How Colgate Women's Hockey Turned Data into Dominance
See how the Raiders use hockey analytics to turn a 56% possession rate into an 88% win rate with Hudl Instat.
It’s late February. The rink is freezing. You sit on the bench and glance up at the scoreboard, you’re down by a goal with two minutes left in the third. From the bench, you’re making split-second decisions based on what you think you see.
You trust your gut. You’ve been coaching for 20 years. You know who’s skating hard and who’s floating.
But what if your gut is wrong? Okay, maybe not wrong per se, maybe just biased.
Relying solely on a “gut feeling” or "eye test" is like trying to win a faceoff with a broken stick. You might get lucky once, but over the course of a season, you’re going to get beat.
We’re seeing a massive shift in how the best teams operate, from DI programs down to local youth clubs. It’s no longer about who yells the loudest in the locker room. It’s about who can translate what happens on the ice into actionable insights faster than the opponent.

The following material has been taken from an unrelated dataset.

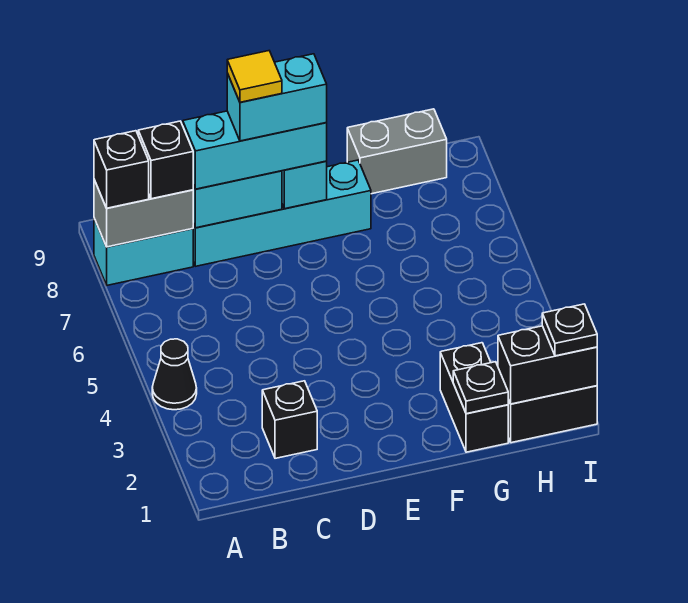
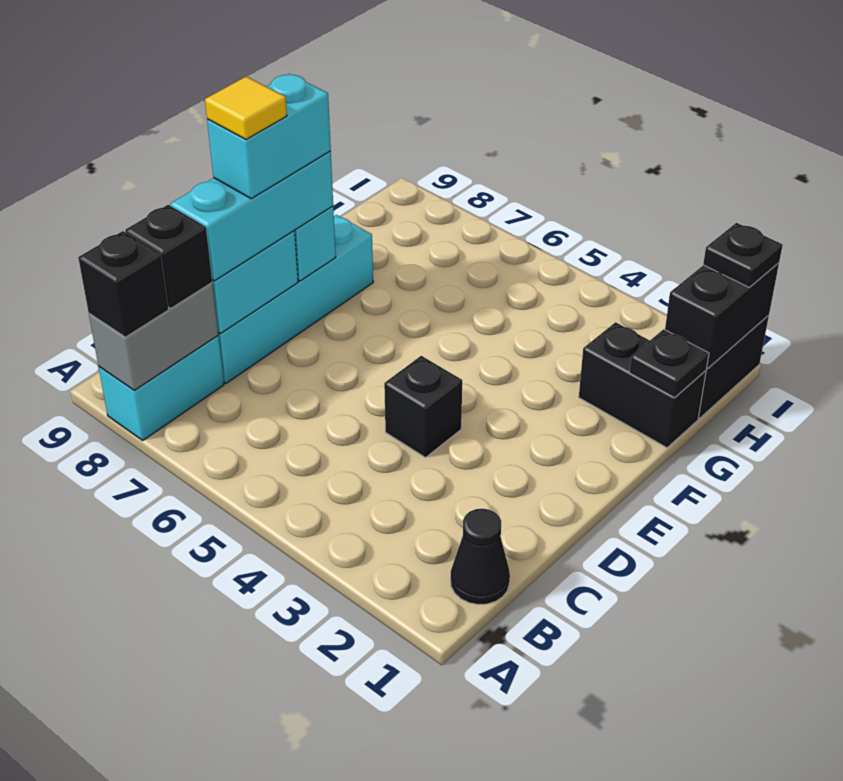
black cone A4 level 1 -> black cone B1 level 1
black brick C2 level 1 -> black brick D4 level 1
grey brick G9:H9 level 1 -> none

This isn't just theory. It's exactly how the Colgate University women's hockey program turned a philosophy into a mathematical formula for winning. And it didn't start with a Hall of Fame player behind the bench—it started with a guy who will be the first to tell you he never even laced up skates for a game.
An Outsider’s Edge
Ryan Carney, Colgate's Director of Hockey Operations, is brutally honest about his playing resume.
“I actually never played hockey,” Carney says. “So don't even ask me to be on your beer league team. You don't want me there.”
But that lack of "gut feeling" derived from playing experience actually became an asset. He didn't have biases; he had data. When he joined the staff, he needed to use hockey analytics to prove that the team’s identity wasn’t just a vibe—it was a measurable reality.
In a sport obsessed with "culture" and "identity," Colgate wanted to prove that their style of play wasn't just a philosophy—it was a math problem with a solvable answer. And they found it using ice hockey software that transformed their gut feelings into cold, hard facts.
The Magic Number: 56%
Every coach preaches possession. It’s the oldest cliché in the book: “If we have the puck, they can’t score.” Colgate’s coaches preached it constantly in the locker room and in practice planning.
But Carney used ice hockey software to stop guessing and start knowing. He dug into the Hudl Instat data to find the specific correlation between possession time and wins.
He found a number that changed everything.
“We found that, at games when we were possessing the puck at even strength over 56 percent, that that was drastically improving our win percentage,” Carney explains.
The results were staggering. When Colgate hit that 56 percent mark, they won almost 88 percent of their games.
This moved the conversation from “I think we played well” to “Did we hit our number?” It validated the coaching staff’s strategy and gave the players a tangible target. As Carney puts it, “The analytics, they'll tell that story for you.”
Stealing from the Gridiron
Innovation often happens when you look outside your own sport. Before his time in hockey, Carney volunteered with the University of Iowa football team.
He watched how defensive coaches tracked "explosive plays" (plays over 20 yards). The football staff realized that limiting opponents to two or fewer explosive plays directly correlated to winning games.
Carney took that concept and brought it to the ice, creating a "Game Log" to track trends in wins (highlighted green) versus losses (highlighted red).
“I kind of got this idea from football,” Carney admits. “How can we look at the trends of what we're doing in our wins and our losses and see what we can get out of that kind of a situation?”
By tracking these trends over a season using hockey video analysis software, the staff could see beyond the score. Was the goalie’s save percentage low, or did they give up too many high-danger chances? The Game Log removed the emotion and focused on the facts.